§ **Task item**: Find the line with "وتضبط 401 مخالفة.. إليك تفاصيلها" in the data below. Repeat it and every line after it exactly, but not the pictures.

Stored data entries:

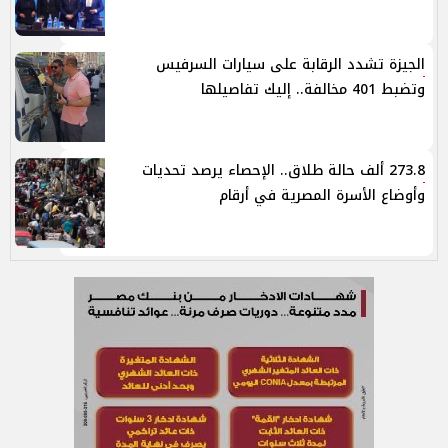
الجيزة تشدد الرقابة على سيارات السرفيس
وتضبط 401 مخالفة.. إليك تفاصيلها
273.8 ألف حالة طلاق.. الإحصاء يرصد تحديات
وأوضاع الأسرة المصرية في أرقام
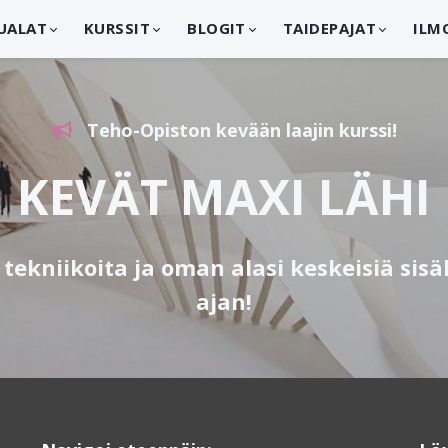
UALAT
KURSSIT
BLOGIT
TAIDEPAJAT
ILM
Teho-Opiston kevään laajin kurssi!
KEVÄT MAXI LÄHI
 tekniikoita ja oman alasi keskeisiä si
ajan!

§ **Result of the exercise**:
وتضبط 401 مخالفة.. إليك تفاصيلها
273.8 ألف حالة طلاق.. الإحصاء يرصد تحديات
وأوضاع الأسرة المصرية في أرقام
UALAT
KURSSIT
BLOGIT
TAIDEPAJAT
ILM
Teho-Opiston kevään laajin kurssi!
KEVÄT MAXI LÄHI
 tekniikoita ja oman alasi keskeisiä si
ajan!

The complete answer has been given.